Die Experten sprachen sich für eine Doppelverwertung aus. Argumente, die zur Begründung oder Verneinung grober Fahrlässigkeit verwendet wurden, dürfen erneut in die Bemessung der Schuldschwere einfließen.

 

Rz. 15

Mehrfache Pflichtverletzungen sollen zur Bemessung der Schuldschwere eine wertende Gesamtbetrachtung erfordern.

 

Rz. 16

Will der Versicherer die Leistung kürzen, so muss er in Fällen der Herbeiführung des Versicherungsfalles (§ 81 VVG) die grobe Fahrlässigkeit und die zur Bemessung der Kürzungsquote berechtigende Schwere des Verschuldens darlegen und beweisen.
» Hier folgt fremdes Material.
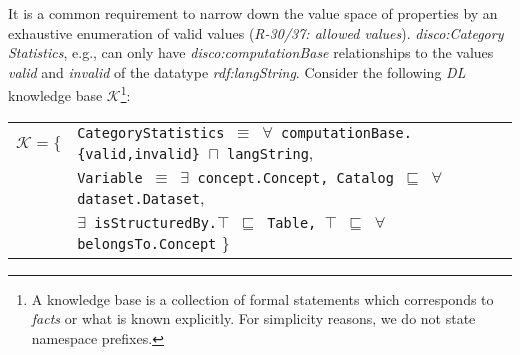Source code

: \documentclass{llncs}
\newcommand{\ms}[1]{\texttt{#1}}
\newenvironment{DL}{
  \small
  \vspace{0cm}
	\begin{center}
  \begin{tabular}{c l}

}{
  \end{tabular}
	\end{center}
}
\begin{document}
It is a common requirement to narrow down the value space of properties by an exhaustive enumeration of valid values (\emph{R-30/37: allowed values}). 
\emph{disco:Category} \emph{Statistics}, e.g., can only have \emph{disco:computationBase} relationships to the values \emph{valid} and \emph{invalid} of the datatype \emph{rdf:langString}.
Consider the following \emph{DL} knowledge base $\mathcal{K}$\footnote{A knowledge base is a collection of formal statements which corresponds to \emph{facts} or what is known explicitly. For simplicity reasons, we do not state namespace prefixes.}:
\begin{center}
\begin{DL} 
$\mathcal{K}=\{$ 
	&\ms{CategoryStatistics $\equiv$ $\forall$ computationBase.\{valid,invalid\} $\sqcap$ langString}, \\
  &\ms{Variable $\equiv$ $\exists$ concept.Concept, Catalog $\sqsubseteq$ $\forall$ dataset.Dataset}, \\
  &\ms{$\exists$ isStructuredBy.$\top$ $\sqsubseteq$ Table, $\top$ $\sqsubseteq$ $\forall$ belongsTo.Concept}
\}\\ 
\end{DL}
\end{center}
\end{document}
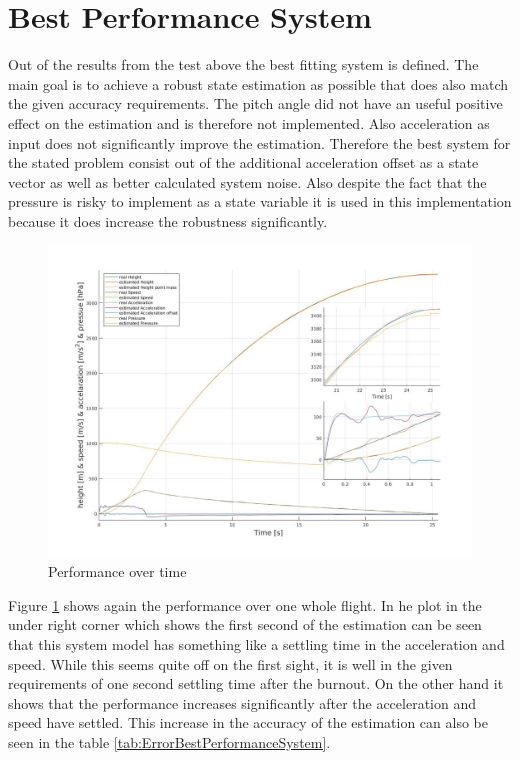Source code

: \section{Best Performance System}
Out of the results from the test above the best fitting system is defined.
The main goal is to achieve a robust state estimation as possible that does also match the given accuracy requirements.
The pitch angle did not have an useful positive effect on the estimation and is therefore not implemented.
Also acceleration as input does not significantly improve the estimation.
Therefore the best system for the stated problem consist out of the additional acceleration offset as a state vector as well as better calculated system noise.
Also despite the fact that the pressure is risky to implement as a state variable it is used in this implementation because it does increase the robustness significantly.

\begin{figure}[h!]
 \centering
 \includegraphics[width=.8\textwidth]{./Pictures/BestSystemPerformance.jpg}
 \caption{Performance over time}
 \label{fig:BestSystemPerformance}
\end{figure}

Figure \ref{fig:BestSystemPerformance} shows again the performance over one whole flight.
In he plot in the under right corner which shows the first second of the estimation can be seen that this system model has something like a settling time in the acceleration and speed.
While this seems quite off on the first sight, it is well in the given requirements of one second settling time after the burnout.
On the other hand it shows that the performance increases significantly after the acceleration and speed have settled.
This increase in the accuracy of the estimation can also be seen in the table \ref{tab:ErrorBestPerformanceSystem}.

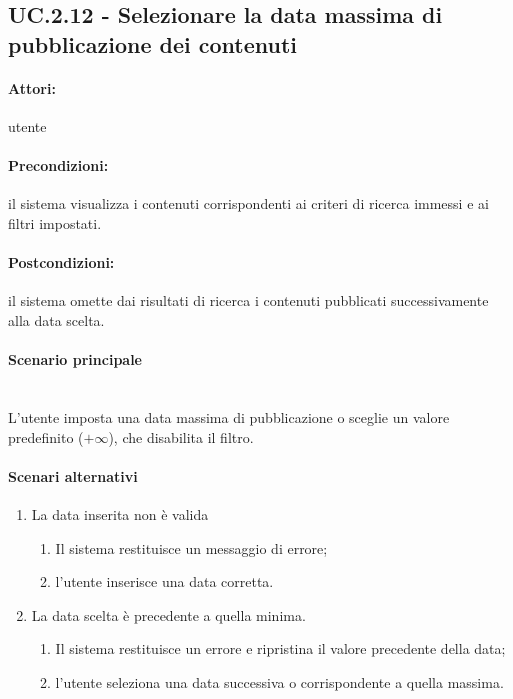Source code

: \documentclass[10pt,a4paper,headinclude,footinclude,hidelinks]{scrreprt} %
\begin{document}
	\subsection[UC.2.12]{UC.2.12 - Selezionare la data massima di pubblicazione dei contenuti}
	\label{sec:stage:ar:uc:2_12}
	\paragraph{Attori:} utente
	\paragraph{Precondizioni:} il sistema visualizza i contenuti corrispondenti ai criteri di ricerca immessi e ai filtri impostati.
	\paragraph{Postcondizioni:} il sistema omette dai risultati di ricerca i contenuti pubblicati successivamente alla data scelta.
	\paragraph{Scenario principale} \hfill \\
	L'utente imposta una data massima di pubblicazione o sceglie un valore predefinito ($+\infty$), che disabilita il filtro.
	\paragraph{Scenari alternativi}
	\begin{enumerate}
	\item La data inserita non è valida
		\begin{enumerate}
		\item Il sistema restituisce un messaggio di errore;
		\item l'utente inserisce una data corretta.
		\end{enumerate}
	\item La data scelta è precedente a quella minima.
		\begin{enumerate}
		\item Il sistema restituisce un errore e ripristina il valore precedente della data;
		\item l'utente seleziona una data successiva o corrispondente a quella massima.
		\end{enumerate}
	\end{enumerate}
\end{document}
Akzeptiert der Versicherungsnehmer diese Begründung nicht, hat er nach allgemeinen Grundsätzen die Darlegungs- und Beweislast.

 

Rz. 17

Verletzt der Versicherungsnehmer eine vertragliche Verpflichtung (§ 28 VVG), muss der Versicherer den Vorsatz beweisen. Ist kein Vorsatz gegeben, gilt die Vermutung grober Fahrlässigkeit. Der Versicherungsnehmer muss beweisen, dass sein Verhalten nicht grob fahrlässig war. Die Schwere des Verschuldens, die der Versicherer seiner Kürzung zugrunde legt, muss er beweisen.

 

Rz. 18

Die Experten bestätigen, dass der Grundsatz "Quote vor Regress" gilt.

Kriterien für die Bildung des unverbindlichen Orientierungsrahmens der Experten war nicht die Schwere des Verschuldens innerhalb der groben Fahrlässigkeit oder die Bedeutung des jeweiligen Verkehrsverstoßes für die Verkehrssicherheit. Einziger Maßstab war, in welchen häufig vorkommenden Fällen der Praxis eine ausgewogene, praktikable Orientierung gegeben werden kann. Dabei geben die Standardquoten mit ihrem Kürzungsrahmen in 25 %-Schritten keine exakte Kürzung vor. Sie schaffen lediglich einen Rahmen, innerhalb dessen ein der konkreten Schwere des Verschuldens angebrachte Kürzung gefunden werden muss.

 

Rz. 19

Die Experten sahen folgende Standardfälle für geeignet an, eine "Musterquote" zu definieren:

 
 
Fall Leistungskürzung in Prozent
   
Alkohol:  
ab 0,5 bis 1,0 ‰ 50
Drogen:  
drogenbedingte Fahruntüchtigkeit 50–100[13]
Fahren ohne gültige Fahrerlaubnis:  
Halter lässt Fahrzeug führen ohne die Fahrerlaubnis geprüft zu haben 25
gewerbliche Fahrt 0
Fahrt im privaten Bereich 25
Überfahren von Stoppschild/grünem Pfeil: 25
Rotlichtverstoß: 50
verkehrsunsichere Bereifung: 25
Diebstahl:  
Schlüssel bleibt im Fahrzeug stecken 75
sonstiger grob fahrlässiger Umgang mit Schlüsseln 25
[12] Vgl. Nehm, zfs 2010, 12 ff.
[13] Nachdem die Strafjustiz Probleme hat, für die unterschiedlichen Drogen und Konsumformen jeweils einen der alkoholisierten Fahrunsicherheit entsprechenden Grenzwert der absoluten Fahruntüchtigkeit verbindlich festzulegen, konnten die Experten innerhalb der Bandbreite einer Kürzungsquote von 50 bis 100 % keine feste Quote ermitteln.